I have a data structure of phone calls. For this question there are two fields, CallTime and NumberDialled.
The analysis I want to perform is "Are there more than two calls to the same number in a 10 second window" The collection is sorted by CallTime already and is a List<Cdr>.
My solution is
List<Cdr> records = GetRecordsSortedByCallTime();
for (int i = 0; i < records.Count; i++)
{
var baseRecord = records[i];
for (int j = i; j < records.Count; j++)
{
var comparisonRec = records[j];
if (comparisonRec.CallTime.Subtract(baseRecord.CallTime).TotalSeconds < 20)
{
if (comparisonRec.NumberDialled == baseRecord.NumberDialled)
ReportProblem(baseRecord, comparisonRec);
}
else
{
// We're more than 20 seconds away from the base record. Break out of the inner loop
break;
}
}
}
Whis is ugly to say the least. Is there a better, cleaner and faster way of doing this?
Although I haven't tested this on a large data set, I will be running it on about 100,000 records per hour so there will be a large number of comparisons for each record.
Update The data is sorted by time not number as in an earlier version of the question
If the phone calls are already sorted by call time, you can do the following:
Initialize a hash table that has a counter for every phone number (the hash table can be first empty and you add elements to it as you go)

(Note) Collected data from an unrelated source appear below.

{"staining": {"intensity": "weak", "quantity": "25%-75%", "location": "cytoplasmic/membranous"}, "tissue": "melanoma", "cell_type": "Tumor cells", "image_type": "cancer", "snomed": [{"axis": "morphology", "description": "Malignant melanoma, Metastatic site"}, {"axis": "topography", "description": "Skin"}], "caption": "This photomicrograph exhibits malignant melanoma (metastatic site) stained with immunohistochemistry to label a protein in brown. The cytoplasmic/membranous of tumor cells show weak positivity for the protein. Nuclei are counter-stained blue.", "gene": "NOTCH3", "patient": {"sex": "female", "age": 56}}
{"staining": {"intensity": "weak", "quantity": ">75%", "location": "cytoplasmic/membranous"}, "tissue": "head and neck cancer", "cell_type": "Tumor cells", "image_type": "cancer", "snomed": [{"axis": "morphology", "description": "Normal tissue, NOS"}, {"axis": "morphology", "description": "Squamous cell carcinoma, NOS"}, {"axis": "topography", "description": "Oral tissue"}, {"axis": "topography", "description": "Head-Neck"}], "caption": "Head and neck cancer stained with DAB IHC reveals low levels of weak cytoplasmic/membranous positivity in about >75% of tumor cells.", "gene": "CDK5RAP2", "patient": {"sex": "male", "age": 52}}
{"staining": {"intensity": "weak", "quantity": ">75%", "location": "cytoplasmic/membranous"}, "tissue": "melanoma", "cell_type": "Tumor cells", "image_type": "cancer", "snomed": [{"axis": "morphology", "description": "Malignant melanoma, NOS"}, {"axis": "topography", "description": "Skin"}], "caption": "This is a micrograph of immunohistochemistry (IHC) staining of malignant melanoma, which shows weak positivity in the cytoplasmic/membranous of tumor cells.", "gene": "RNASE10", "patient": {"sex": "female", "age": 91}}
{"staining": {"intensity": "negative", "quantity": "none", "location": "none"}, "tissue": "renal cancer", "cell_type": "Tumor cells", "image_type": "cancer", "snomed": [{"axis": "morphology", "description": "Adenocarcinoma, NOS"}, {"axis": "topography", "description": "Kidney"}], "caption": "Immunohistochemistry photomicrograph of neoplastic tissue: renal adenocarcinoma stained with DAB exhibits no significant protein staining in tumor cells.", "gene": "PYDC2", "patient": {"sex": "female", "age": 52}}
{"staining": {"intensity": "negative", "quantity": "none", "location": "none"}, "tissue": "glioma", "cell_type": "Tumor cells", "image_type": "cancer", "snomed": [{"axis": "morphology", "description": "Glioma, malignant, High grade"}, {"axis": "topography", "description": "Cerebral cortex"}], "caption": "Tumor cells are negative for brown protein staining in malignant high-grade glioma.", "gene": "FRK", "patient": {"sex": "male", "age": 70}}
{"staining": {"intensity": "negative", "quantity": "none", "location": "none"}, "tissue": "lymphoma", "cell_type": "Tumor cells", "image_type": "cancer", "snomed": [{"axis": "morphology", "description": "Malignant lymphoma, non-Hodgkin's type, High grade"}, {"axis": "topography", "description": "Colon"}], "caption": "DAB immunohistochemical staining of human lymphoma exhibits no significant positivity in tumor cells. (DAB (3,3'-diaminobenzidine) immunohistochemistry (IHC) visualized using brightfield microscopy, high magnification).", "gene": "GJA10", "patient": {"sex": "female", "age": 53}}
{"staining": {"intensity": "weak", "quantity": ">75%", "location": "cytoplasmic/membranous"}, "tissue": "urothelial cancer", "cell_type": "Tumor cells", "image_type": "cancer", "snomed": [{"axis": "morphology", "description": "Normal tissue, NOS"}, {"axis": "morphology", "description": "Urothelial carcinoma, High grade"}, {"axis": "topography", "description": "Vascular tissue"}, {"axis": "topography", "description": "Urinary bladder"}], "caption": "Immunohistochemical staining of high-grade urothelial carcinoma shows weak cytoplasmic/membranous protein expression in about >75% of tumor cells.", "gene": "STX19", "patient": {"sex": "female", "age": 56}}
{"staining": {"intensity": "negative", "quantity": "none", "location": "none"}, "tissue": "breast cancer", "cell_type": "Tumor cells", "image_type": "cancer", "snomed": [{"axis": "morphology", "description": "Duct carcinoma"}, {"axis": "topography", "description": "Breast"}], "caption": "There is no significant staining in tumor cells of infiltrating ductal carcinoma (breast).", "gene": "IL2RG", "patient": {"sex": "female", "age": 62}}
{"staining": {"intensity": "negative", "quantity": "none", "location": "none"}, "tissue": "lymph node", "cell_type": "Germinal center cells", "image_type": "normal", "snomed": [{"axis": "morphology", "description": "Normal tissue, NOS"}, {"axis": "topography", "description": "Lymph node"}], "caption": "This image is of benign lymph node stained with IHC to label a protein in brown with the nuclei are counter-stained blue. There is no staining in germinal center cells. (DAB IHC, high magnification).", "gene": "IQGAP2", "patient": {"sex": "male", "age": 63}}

Have two pointers to the linked list of yours, let's call them 'left' and 'right'
Whenever the timestamp between the 'left' and 'right' call is less than 10 seconds, move 'right' forwards by one, and increment the count of the newly encountered phone number by one
Whenever the difference is above 10 seconds, move 'left' forwards by one and decrement the count for the phone number from which 'left' pointer left by one
At any point, if there is a phone number whose counter in the hash table is 3 or more, you have found a phone number that has more than 2 calls within a 10 seconds window
This is a linear-time algorithm and processes all the numbers in parallel.
I didn't know you exact structures, so I created my own for this demonstration:
class CallRecord
{
public long NumberDialled { get; set; }
public DateTime Stamp { get; set; }
}
class Program
{
static void Main(string[] args)
{
var calls = new List<CallRecord>()
{
new CallRecord { NumberDialled=123, Stamp=new DateTime(2011,01,01,10,10,0) },
new CallRecord { NumberDialled=123, Stamp=new DateTime(2011,01,01,10,10,9) },
new CallRecord { NumberDialled=123, Stamp=new DateTime(2011,01,01,10,10,18) },
};
var dupCalls = calls.Where(x => calls.Any(y => y.NumberDialled == x.NumberDialled && (x.Stamp - y.Stamp).Seconds > 0 && (x.Stamp - y.Stamp).Seconds <= 10)).Select(x => x.NumberDialled).Distinct();
foreach (var dupCall in dupCalls)
{
Console.WriteLine(dupCall);
}
Console.ReadKey();
}
}
The LINQ expression loops through all records and finds records which are ahead of the current record (.Seconds > 0), and within the time limit (.Seconds <= 10). This might be a bit of a performance hog due to the Any method constantly going over your whole list, but at least the code is cleaner :)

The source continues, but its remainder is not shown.